Keadaan Jalan Supratman, kota Bandung kala itu sedang macet. Tampak seorang lelaki paruh baya dengan pakaian batik berwarna merah sambil membawa balon beragam ukuran. Suparman namanya. Ia menjual balon dan menawarkan ke pengendara dan warga yang melintas.
Lelaki berusia 56 tahun itu berasal dari Tasikmalaya. Suparman merantau ke Kota Bandung kala Dada Rosada menjadi wali kota. Dulunya, Suparman adalah pekerja proyek. Hasratnya sebagai pekerja luntur seketika kala memandang penjual balon yang ramai pembeli. Suparman pun tergiur. Ia menyimpan rapi momen di Gasibu itu. Momen itu menuntun Suparman untuk memilih jalan hidupnya. Ya, memilih sebagai penjual balon.

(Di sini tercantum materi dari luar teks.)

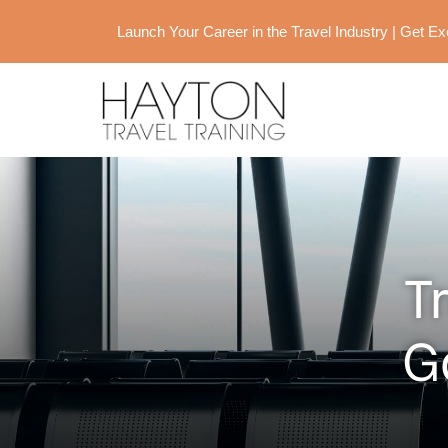
Launch Your Career in the Travel Industry | Get 
T
G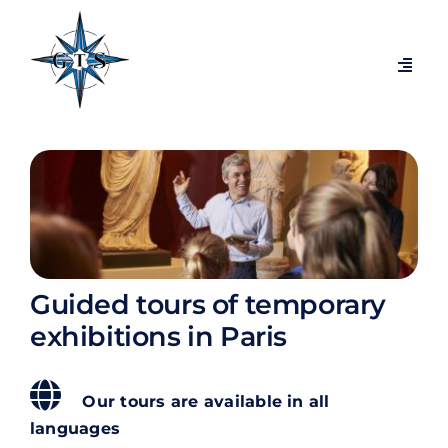
Passer
au
contenu
Navig
à
bascu
Themed tours
Visits by city
Temporary exhibitions
Guided tours of temporary
Exclusive behind-the-scenes tours
exhibitions in Paris
Blog
Our tours are available in all
languages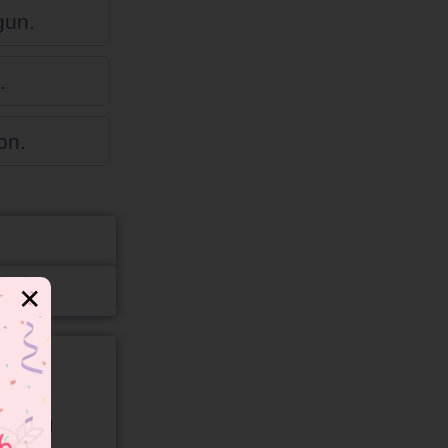
gun.
.
on.
✕
gory and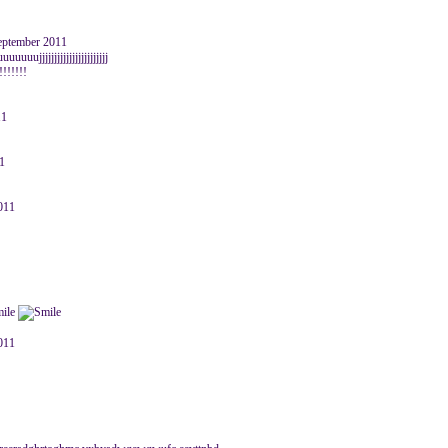
September 2011
ujjjjjjjjjjjjjjjjjjjjjjj
!!!!!!!
11
11
2011
2011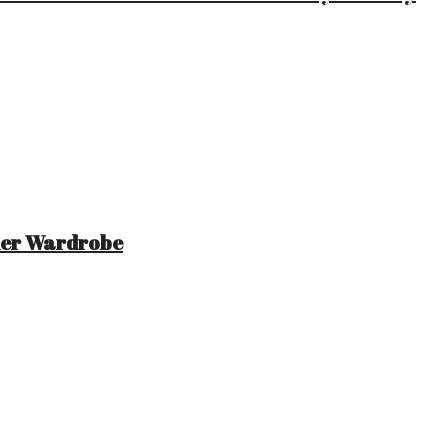
mer Wardrobe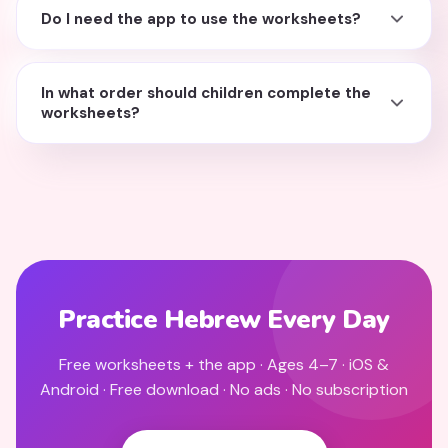
Do I need the app to use the worksheets?
In what order should children complete the
worksheets?
Practice Hebrew Every Day
Free worksheets + the app · Ages 4–7 · iOS &
Android · Free download · No ads · No subscription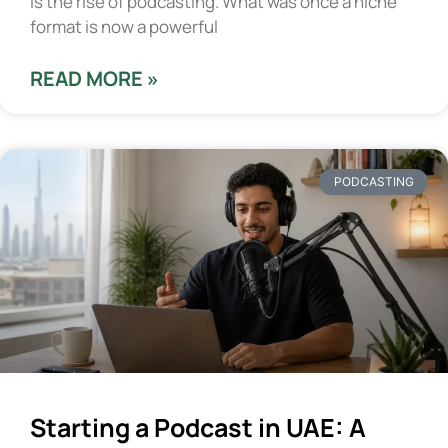
is the rise of podcasting. What was once a niche
format is now a powerful
READ MORE »
PODCASTING
Starting a Podcast in UAE: A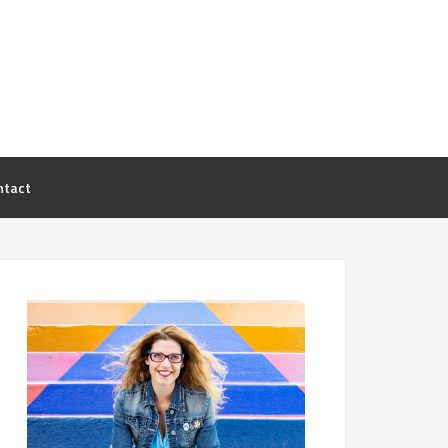
ntact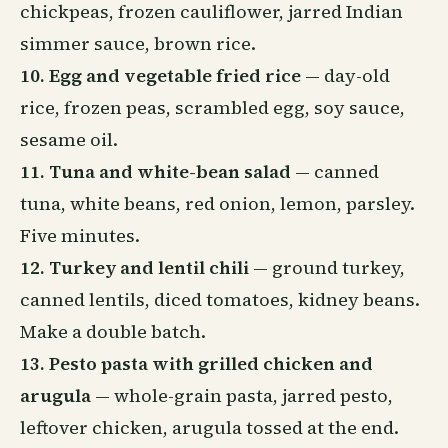
chickpeas, frozen cauliflower, jarred Indian
simmer sauce, brown rice.
10. Egg and vegetable fried rice
— day-old
rice, frozen peas, scrambled egg, soy sauce,
sesame oil.
11. Tuna and white-bean salad
— canned
tuna, white beans, red onion, lemon, parsley.
Five minutes.
12. Turkey and lentil chili
— ground turkey,
canned lentils, diced tomatoes, kidney beans.
Make a double batch.
13. Pesto pasta with grilled chicken and
arugula
— whole-grain pasta, jarred pesto,
leftover chicken, arugula tossed at the end.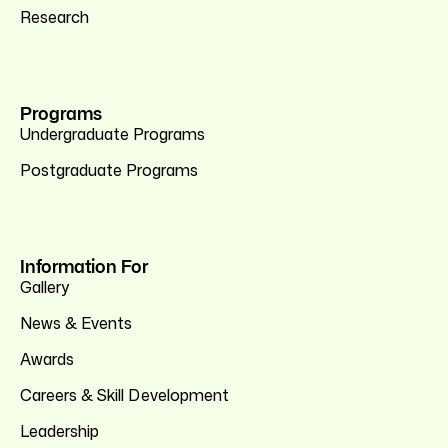
Research
Programs
Undergraduate Programs
Postgraduate Programs
Information For
Gallery
News & Events
Awards
Careers & Skill Development
Leadership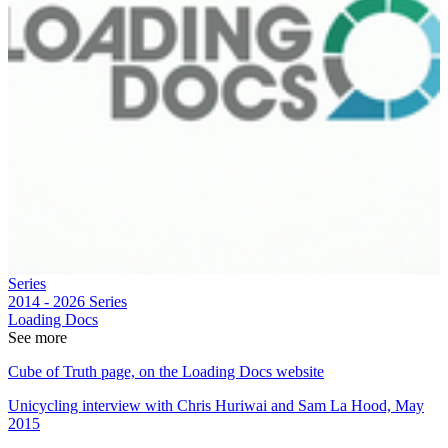
Series
2014 - 2026
Series
Loading Docs
See more
Cube of Truth page, on the Loading Docs website
Unicycling interview with Chris Huriwai and Sam La Hood, May
2015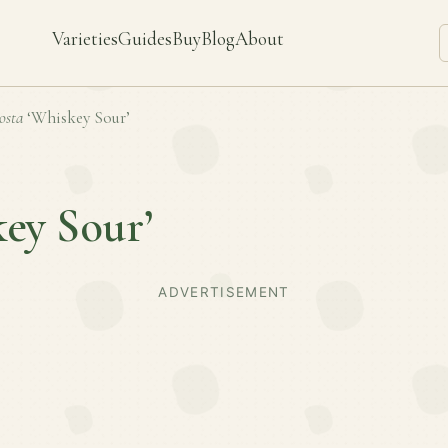
Varieties
Guides
Buy
Blog
About
osta
‘Whiskey Sour’
ey Sour’
ADVERTISEMENT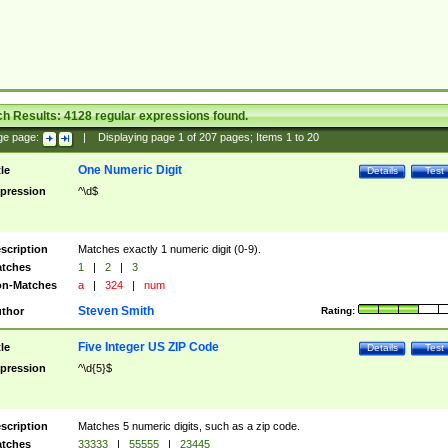
ch Results:
4128
regular expressions found.
ge page:
|
Displaying page
1
of
207
pages; Items
1
to
20
One Numeric Digit
tle
Details
Test
pression
^\d$
scription
Matches exactly 1 numeric digit (0-9).
tches
1
|
2
|
3
n-Matches
a
|
324
|
num
Steven Smith
thor
Rating:
Five Integer US ZIP Code
tle
Details
Test
pression
^\d{5}$
scription
Matches 5 numeric digits, such as a zip code.
tches
33333
|
55555
|
23445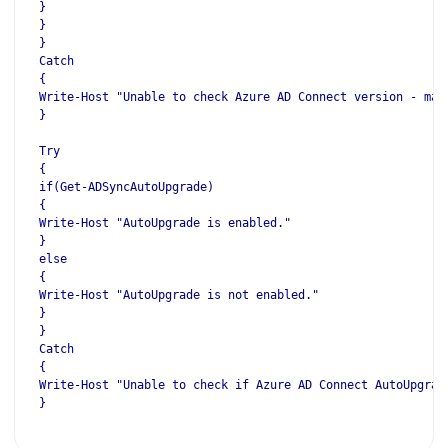
}
}
}
Catch
{
Write-Host "Unable to check Azure AD Connect version - mak
}
Try
{
if(Get-ADSyncAutoUpgrade)
{
Write-Host "AutoUpgrade is enabled."
}
else
{
Write-Host "AutoUpgrade is not enabled."
}
}
Catch
{
Write-Host "Unable to check if Azure AD Connect AutoUpgrad
}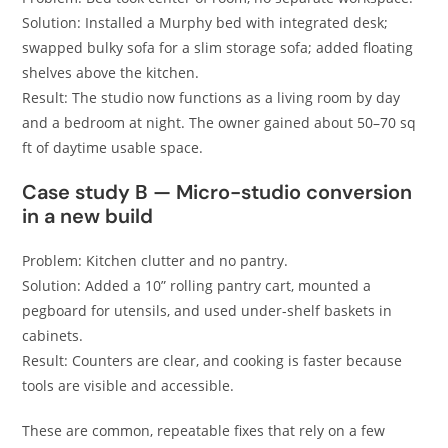
Solution: Installed a Murphy bed with integrated desk;
swapped bulky sofa for a slim storage sofa; added floating
shelves above the kitchen.
Result: The studio now functions as a living room by day
and a bedroom at night. The owner gained about 50–70 sq
ft of daytime usable space.
Case study B — Micro-studio conversion
in a new build
Problem: Kitchen clutter and no pantry.
Solution: Added a 10” rolling pantry cart, mounted a
pegboard for utensils, and used under-shelf baskets in
cabinets.
Result: Counters are clear, and cooking is faster because
tools are visible and accessible.
These are common, repeatable fixes that rely on a few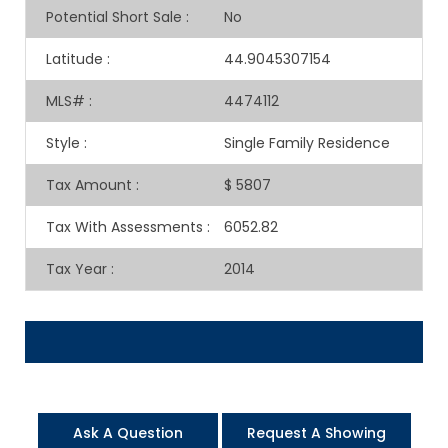
Potential Short Sale
:
No
Latitude
:
44.9045307154
MLS#
:
4474112
Style
:
Single Family Residence
Tax Amount
:
$ 5807
Tax With Assessments
:
6052.82
Tax Year
:
2014
Ask A Question
Request A Showing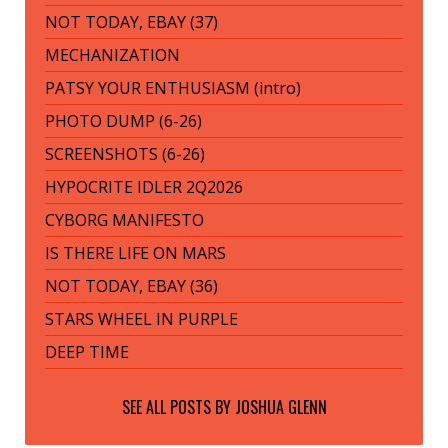
NOT TODAY, EBAY (37)
MECHANIZATION
PATSY YOUR ENTHUSIASM (intro)
PHOTO DUMP (6-26)
SCREENSHOTS (6-26)
HYPOCRITE IDLER 2Q2026
CYBORG MANIFESTO
IS THERE LIFE ON MARS
NOT TODAY, EBAY (36)
STARS WHEEL IN PURPLE
DEEP TIME
SEE ALL POSTS BY
JOSHUA GLENN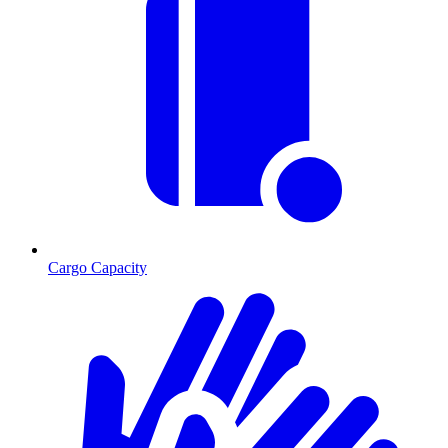
Cargo Capacity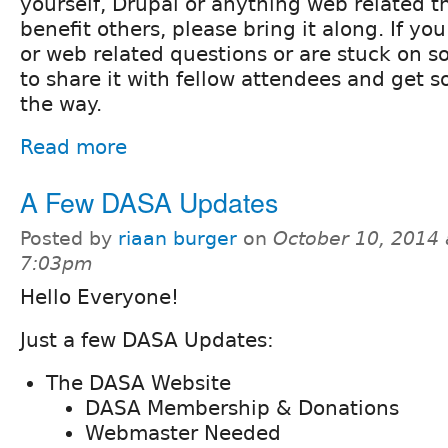
yourself, Drupal or anything web related th
benefit others, please bring it along. If y
or web related questions or are stuck on s
to share it with fellow attendees and get
the way.
Read more
A Few DASA Updates
Posted by
riaan burger
on
October 10, 2014 
7:03pm
Hello Everyone!
Just a few DASA Updates:
The DASA Website
DASA Membership & Donations
Webmaster Needed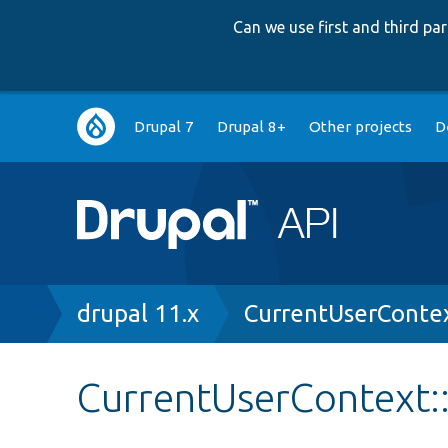
Can we use first and third p
Main
Drupal 7
Drupal 8+
Other projects
D
navigation
Breadcrumb
drupal 11.x
CurrentUserConte
CurrentUserContext:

"Kan bapak awalnya kerja di proyek, melihat orang-orang berjualan begini pas hari Minggu di Gasibu pada laku. Pas libur kerja, bapak nongkrong di Gasibu, pas penjual balon lewat sama bapak ajak ngobrol, bagaimana caranya kalau jualan begini, persyaratannya apa aja. Kata dia (penjual balon) nggak ada, terus dikasih alamatnya. Bapak ke sana dan jualan balon ini," kata Suparman kepada detikJabar.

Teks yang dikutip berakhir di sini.